Tá estressado? Aperta um baseado!

Fabricio Pamplona
Tudo Sobre Cannabis
7 min readOct 4, 2021

Noites sem dormir, fadiga mental, um cansaço que não passa, dor de cabeça e dificuldade em se concentrar. Vontade incontrolável de comer, insegurança e alguns experimentam até pensamentos recorrentes e ideias estranhas povoando a cabeça. Não há dúvida, isso é estresse, e pode se tornar bastante sério se não se tomar uma atitude.

Alguns diriam que isso “faz parte” da vida moderna, e a gente tem que se acostumar. Outros diriam que é o mal do século e estamos vivendo uma verdadeira epidemia de saúde mental, em que a origem de tudo é o estresse. Pois é.

Texto originalmente publicado na revista Trip, republicado aqui, pra dar um pouco mais de contexto científico. Texto original aqui.

Photo by Aarón Blanco Tejedor on Unsplash

E em cima disso tudo, tivemos a pandemia, que já nos assola há quase 2 anos, e aparentemente é um cenário mais duradouro e com o qual vamos ter que nos acostumar.

Estar tão “ativado” digitalmente e sempre apreensivo com a incerteza nos gera tensão e um nível de ansiedade latente que afeta nossa saúde mental. Desencadeia stress agudo e pode até levar à depressão. Sejamos francos… muita gente está passando por um período barra pesada, com perdas irreparáveis na família, no círculo social, ou na condição de vida que tinha antes da pandemia. É normal que alguns estejam sobrecarregados, sofrendo com o que chamamos de “burnout” ou mesmo tenham desenvolvido algum tipo de trauma.

Photo by Christian Erfurt on Unsplash

Eventualmente isso passa, o tempo é o nosso melhor aliado, contudo, há que se buscar ajuda para reduzir o sofrimento inerente que é causado.

Duas descobertas recentes mostram que os canabinoides, como o tetrahidrocanabinol (THC) e o canabidiol (CBD) podem ser recursos muito importantes nessa batalha para se sentir melhor, em plena pandemia, e com tanto stress rondando as nossas vidas. O papo é tão sério, que no Canadá e em muitos estados americanos, a Cannabis foi considerada um insumo “essencial” e os dispensários eram umas das poucas lojas que permaneceram em atividade mesmo durante o lockdown.

A primeira delas diz respeito aos profissionais mais sobrecarregados de todos, e que merecem nosso maior respeito: os profissionais de saúde. Um estudo brasileiro do tradicional grupo da USP-RP avaliou a capacidade do tratamento com CBD (300 mg ao dia) em reduzir a exaustão emocional e sintomas clássicos de burnout, como os mencionados no primeiro parágrafo deste texto. Para a felicidade dos pesquisadores (e dos voluntários), o tratamento foi um sucesso.

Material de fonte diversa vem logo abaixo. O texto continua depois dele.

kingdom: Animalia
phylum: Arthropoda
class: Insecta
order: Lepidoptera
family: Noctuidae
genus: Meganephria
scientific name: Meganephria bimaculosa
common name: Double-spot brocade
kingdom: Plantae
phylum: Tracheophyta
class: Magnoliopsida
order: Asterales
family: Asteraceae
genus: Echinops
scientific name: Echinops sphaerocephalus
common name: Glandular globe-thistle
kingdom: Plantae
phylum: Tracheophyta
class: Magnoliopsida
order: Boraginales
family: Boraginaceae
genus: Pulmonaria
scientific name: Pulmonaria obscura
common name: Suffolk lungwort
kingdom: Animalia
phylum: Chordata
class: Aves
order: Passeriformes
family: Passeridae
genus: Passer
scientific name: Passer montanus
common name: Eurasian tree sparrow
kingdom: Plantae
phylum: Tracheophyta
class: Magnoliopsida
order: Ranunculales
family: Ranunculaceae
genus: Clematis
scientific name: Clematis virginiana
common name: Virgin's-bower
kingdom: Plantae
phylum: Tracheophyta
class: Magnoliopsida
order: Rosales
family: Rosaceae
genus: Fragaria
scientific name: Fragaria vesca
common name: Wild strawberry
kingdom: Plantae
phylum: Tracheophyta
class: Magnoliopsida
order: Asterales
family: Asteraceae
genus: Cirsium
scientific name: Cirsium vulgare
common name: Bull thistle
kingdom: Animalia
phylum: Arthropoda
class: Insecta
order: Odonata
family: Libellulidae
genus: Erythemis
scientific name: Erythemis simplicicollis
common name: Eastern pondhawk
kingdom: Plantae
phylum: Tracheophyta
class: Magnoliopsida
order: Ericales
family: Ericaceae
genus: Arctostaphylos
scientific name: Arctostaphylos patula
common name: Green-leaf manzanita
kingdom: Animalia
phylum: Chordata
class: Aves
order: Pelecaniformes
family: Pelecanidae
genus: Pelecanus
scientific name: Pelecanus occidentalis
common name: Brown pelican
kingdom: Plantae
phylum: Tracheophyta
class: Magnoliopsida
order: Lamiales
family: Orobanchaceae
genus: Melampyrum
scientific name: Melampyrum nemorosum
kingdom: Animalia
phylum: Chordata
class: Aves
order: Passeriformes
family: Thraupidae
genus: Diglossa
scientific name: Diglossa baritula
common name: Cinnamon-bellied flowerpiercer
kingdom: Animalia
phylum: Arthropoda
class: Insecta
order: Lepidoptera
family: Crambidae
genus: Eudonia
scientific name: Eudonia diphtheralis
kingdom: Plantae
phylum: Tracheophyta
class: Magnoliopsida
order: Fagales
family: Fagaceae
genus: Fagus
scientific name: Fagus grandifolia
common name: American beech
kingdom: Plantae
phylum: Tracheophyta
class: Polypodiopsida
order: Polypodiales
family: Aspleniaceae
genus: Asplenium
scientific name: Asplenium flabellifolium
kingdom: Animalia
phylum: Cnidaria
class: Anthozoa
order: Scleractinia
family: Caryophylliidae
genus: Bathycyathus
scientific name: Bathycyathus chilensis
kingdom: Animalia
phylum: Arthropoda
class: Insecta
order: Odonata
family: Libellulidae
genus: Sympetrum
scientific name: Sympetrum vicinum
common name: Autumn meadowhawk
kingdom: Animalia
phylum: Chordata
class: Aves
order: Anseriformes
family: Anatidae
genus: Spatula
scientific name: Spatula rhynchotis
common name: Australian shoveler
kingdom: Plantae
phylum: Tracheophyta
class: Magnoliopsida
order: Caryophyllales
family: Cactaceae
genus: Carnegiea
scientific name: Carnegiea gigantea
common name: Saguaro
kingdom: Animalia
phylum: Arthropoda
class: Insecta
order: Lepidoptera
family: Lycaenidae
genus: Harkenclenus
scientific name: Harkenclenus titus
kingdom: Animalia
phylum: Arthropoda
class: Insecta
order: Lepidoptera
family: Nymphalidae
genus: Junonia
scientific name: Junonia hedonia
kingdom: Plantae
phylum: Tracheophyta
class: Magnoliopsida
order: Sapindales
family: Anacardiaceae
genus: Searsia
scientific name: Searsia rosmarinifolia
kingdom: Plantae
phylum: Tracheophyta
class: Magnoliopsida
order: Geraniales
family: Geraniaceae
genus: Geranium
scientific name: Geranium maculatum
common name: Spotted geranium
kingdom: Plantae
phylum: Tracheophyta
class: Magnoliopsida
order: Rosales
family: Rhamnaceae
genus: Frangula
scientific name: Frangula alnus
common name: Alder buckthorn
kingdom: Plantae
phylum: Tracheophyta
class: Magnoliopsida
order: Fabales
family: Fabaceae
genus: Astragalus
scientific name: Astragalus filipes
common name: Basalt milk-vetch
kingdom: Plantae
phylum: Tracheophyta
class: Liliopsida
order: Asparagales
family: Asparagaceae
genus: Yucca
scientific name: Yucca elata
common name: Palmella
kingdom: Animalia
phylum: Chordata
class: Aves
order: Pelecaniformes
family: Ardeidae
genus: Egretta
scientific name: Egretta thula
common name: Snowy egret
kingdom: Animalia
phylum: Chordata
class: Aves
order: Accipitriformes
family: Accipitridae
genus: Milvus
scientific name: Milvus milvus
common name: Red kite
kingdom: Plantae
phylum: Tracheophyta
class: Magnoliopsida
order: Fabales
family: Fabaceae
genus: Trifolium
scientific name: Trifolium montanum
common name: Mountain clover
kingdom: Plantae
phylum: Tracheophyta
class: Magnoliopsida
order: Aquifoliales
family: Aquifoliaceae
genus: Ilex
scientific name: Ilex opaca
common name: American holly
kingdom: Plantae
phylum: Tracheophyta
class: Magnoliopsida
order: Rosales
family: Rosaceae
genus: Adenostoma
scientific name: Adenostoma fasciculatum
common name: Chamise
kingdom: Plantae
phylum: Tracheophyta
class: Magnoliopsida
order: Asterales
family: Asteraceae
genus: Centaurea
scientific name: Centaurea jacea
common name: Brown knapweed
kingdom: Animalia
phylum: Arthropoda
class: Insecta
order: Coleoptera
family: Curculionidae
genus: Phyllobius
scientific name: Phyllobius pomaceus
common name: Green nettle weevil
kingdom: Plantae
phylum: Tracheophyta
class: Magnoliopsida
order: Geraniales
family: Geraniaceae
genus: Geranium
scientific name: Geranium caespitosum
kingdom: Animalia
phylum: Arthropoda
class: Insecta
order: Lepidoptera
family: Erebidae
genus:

Fonte: https://jamanetwork.com/journals/jamanetworkopen/fullarticle/2782994

Apenas 2 semanas depois, os profissionais de saúde tratados com CBD começaram a apresentar uma melhora em relação aos que receberam somente o tratamento de saúde padrão. Esse efeito persistiu por pelo menos 1 mês, e certamente por mais tempo, se o estudo fosse continuado (o tratamento foi interrompido em 28 dias, exclusivamente para fins experimentais). Como efeito duradouro, o tratamento reduziu o número de indivíduos diagnosticados com burnout, ansiedade ou depressão. O benefício é bastante palpável, embora tenha havido relatos de efeitos adversos em alguns voluntários.

Fonte: https://jamanetwork.com/journals/jamanetworkopen/fullarticle/2782994
Fonte: https://jamanetwork.com/journals/jamanetworkopen/fullarticle/2782994
Fonte: https://jamanetwork.com/journals/jamanetworkopen/fullarticle/2782994

Outro estudo, internacional, abordou o efeito dos canabinoides sobre o estresse pós-traumático (TEPT), que é uma patologia de ansiedade nefasta, acometendo grande parte das pessoas que passaram por eventos de violência, terror ou perda de entes queridos. Não por acaso, o estudo foi conduzido em ex-combatentes de guerra americanos… uma particularidade interessante, é que os autores “arriscaram” usando uma forma pouco ortodoxa de tratamento, e que no Brasil oficialmente não se considera medicinal: maconha fumada. Além disso, aceitaram voluntários que eram usuários ativos, o que pode ter dificultado bastante a interpretação dos resultados, pelos já conhecidos efeitos de tolerância farmacológica (“perda de efeito” ao longo do tempo).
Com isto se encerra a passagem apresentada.